Mittlerweile stellt die Wachturm-Gesellschaft ihren Mitgliedern z.B. die Behandlung mit Blutfraktionen, d.h. chemisch gewonnenen Seren (Gerinnungspräparate), Gamma-/Immun-Globuline frei (individuelle Eintragung in dem Leer-Feld der "Blutkarte"), nach wie vor nicht jedoch die (Eigen-)Blutspende. Gerade diesbezüglich muss die Aktualität und Tragweite der Patientenverfügung unbedingt und in besonderem Maße überprüft werden.

 

Frage: Und wie ist es bei Kindern, die dies nicht selber entscheiden können, aber die Eltern dagegen sind?

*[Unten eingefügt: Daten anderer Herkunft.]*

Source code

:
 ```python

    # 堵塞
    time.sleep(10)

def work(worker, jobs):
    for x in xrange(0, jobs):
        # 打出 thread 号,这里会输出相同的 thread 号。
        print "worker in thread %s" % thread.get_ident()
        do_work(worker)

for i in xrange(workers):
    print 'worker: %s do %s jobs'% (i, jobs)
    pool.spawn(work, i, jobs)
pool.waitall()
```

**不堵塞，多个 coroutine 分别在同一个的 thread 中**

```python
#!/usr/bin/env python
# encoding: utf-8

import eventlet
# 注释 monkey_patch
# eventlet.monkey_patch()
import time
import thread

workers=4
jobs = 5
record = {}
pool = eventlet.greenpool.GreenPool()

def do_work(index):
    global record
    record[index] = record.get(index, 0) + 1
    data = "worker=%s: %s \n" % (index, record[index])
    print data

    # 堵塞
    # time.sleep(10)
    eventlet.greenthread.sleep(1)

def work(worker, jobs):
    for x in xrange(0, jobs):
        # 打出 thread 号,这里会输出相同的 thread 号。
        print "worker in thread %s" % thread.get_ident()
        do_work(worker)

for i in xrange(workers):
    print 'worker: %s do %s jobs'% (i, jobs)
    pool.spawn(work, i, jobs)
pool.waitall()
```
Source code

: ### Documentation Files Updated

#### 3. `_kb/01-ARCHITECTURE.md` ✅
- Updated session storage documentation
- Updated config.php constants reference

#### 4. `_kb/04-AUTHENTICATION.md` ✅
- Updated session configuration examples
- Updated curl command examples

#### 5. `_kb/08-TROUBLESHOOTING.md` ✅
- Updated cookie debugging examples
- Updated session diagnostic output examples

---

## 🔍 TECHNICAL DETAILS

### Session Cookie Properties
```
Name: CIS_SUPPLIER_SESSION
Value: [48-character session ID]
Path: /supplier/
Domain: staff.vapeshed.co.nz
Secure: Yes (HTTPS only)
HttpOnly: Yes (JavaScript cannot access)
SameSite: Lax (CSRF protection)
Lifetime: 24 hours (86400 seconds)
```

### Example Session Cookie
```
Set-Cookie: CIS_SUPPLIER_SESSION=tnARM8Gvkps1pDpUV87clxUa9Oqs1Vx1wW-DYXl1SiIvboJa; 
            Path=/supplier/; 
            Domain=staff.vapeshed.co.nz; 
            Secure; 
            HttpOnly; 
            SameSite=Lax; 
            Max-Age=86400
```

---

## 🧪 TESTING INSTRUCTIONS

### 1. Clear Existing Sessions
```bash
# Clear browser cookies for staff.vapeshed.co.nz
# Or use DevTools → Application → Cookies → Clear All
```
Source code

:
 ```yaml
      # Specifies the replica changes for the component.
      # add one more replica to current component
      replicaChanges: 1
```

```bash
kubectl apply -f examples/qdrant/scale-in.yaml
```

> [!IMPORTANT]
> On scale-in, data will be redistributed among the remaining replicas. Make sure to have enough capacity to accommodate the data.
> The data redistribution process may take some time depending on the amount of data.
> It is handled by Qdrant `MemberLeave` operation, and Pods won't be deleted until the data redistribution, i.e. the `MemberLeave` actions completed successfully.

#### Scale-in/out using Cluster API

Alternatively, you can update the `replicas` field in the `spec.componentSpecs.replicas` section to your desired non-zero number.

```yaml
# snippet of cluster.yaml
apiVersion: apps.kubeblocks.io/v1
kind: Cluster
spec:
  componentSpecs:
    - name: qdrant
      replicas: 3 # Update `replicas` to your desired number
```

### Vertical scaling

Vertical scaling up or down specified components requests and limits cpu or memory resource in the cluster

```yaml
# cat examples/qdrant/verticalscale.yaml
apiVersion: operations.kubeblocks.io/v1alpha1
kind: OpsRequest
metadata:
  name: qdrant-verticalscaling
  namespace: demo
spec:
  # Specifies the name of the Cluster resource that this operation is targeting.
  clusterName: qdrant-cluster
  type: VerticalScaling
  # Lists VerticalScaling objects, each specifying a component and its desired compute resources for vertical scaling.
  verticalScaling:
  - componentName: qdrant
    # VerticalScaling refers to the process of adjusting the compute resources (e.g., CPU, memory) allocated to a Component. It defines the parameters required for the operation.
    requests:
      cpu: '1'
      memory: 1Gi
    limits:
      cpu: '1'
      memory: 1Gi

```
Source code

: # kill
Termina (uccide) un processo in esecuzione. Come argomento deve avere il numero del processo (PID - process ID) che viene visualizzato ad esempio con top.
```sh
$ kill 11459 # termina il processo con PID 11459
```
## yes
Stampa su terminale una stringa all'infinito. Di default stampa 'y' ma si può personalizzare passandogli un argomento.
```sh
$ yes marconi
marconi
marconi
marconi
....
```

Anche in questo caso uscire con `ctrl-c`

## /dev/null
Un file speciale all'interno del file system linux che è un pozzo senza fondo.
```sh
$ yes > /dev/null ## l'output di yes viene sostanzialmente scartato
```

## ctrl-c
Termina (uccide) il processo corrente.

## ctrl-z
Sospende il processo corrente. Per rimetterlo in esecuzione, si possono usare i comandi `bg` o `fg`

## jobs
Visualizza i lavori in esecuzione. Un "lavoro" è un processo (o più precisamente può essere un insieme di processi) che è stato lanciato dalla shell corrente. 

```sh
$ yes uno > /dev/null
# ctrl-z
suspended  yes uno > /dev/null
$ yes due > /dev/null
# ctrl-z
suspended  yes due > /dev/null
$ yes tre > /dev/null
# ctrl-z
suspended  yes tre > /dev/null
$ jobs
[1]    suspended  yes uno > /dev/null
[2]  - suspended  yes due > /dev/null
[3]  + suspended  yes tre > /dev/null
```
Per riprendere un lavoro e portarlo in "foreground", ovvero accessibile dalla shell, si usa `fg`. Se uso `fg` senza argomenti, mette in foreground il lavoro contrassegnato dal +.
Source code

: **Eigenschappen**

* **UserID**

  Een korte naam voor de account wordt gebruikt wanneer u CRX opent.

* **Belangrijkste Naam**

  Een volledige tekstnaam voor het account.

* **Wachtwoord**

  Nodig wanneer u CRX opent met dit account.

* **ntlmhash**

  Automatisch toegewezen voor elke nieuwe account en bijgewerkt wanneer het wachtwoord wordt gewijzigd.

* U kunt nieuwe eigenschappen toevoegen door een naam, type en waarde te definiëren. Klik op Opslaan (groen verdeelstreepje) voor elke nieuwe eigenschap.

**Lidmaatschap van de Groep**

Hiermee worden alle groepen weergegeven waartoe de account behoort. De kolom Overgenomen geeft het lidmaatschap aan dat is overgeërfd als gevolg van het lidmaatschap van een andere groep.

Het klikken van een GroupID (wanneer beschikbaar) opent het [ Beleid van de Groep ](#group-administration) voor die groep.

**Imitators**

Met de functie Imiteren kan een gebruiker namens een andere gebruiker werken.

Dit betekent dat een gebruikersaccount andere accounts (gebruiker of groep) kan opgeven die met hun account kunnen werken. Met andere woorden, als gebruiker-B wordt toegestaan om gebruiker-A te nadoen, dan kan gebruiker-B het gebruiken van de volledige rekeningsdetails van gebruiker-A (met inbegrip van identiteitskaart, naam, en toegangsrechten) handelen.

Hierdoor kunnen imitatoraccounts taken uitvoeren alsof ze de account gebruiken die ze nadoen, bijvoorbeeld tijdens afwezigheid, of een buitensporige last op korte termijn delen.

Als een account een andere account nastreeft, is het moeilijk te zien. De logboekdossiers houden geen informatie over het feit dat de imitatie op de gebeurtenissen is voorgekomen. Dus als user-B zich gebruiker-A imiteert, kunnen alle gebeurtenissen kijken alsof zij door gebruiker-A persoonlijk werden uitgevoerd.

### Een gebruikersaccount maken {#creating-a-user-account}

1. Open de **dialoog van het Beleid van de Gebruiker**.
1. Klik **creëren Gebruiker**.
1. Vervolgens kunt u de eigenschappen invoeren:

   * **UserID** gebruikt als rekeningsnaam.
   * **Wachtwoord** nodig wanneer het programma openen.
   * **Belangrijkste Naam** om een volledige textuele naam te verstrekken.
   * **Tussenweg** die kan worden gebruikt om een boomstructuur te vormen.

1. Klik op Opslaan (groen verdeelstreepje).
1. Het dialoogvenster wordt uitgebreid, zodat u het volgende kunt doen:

Antwort: Bei Kindern bis zum 14. Lebensjahr ersetzt die Einwilligung der Eltern in die Krankenbehandlung diejenige der Kinder. Hier kann den Kindern von ernsthaft und nachhaltig überzeugten Eltern, die Zeugen Jehovas sind und eine Bluttransfusion ablehnen, nur geholfen werden, wenn den Eltern über ein Gericht für den Behandlungszeitraum das Sorgerecht entzogen wird.

Bei Jugendlichen ab dem 14. Lebensjahr muss der Arzt ermitteln, wie einsichtsfähig sie sind und inwiefern sie selbst in die Krankenbehandlung einwilligen können – möglichst unter Ausschluss der Eltern. Die Eltern können aber aus dem elterlichen Sorge- und Erziehungsrecht in Verbindung mit dem elterlichen Auskunftsrecht heraus verlangen, bei dem Gespräch anwesend zu sein. Die ärztliche Ermittlung muss ergeben, dass der Jugendliche nicht nur einer jugendlichen "Verführung" (Todesromantik) unterliegt und die Folgenschwere seiner Entscheidung in ihrer Bedeutung und Tragweite ernsthaft erfasst und dass er ebenso eigenständig darüber entscheidet wie ein Erwachsener (nicht nur formelhafte Wiedergabe!). Andernfalls wäre wie bei Kindern bis zum 14. Lebensjahr zu verfahren.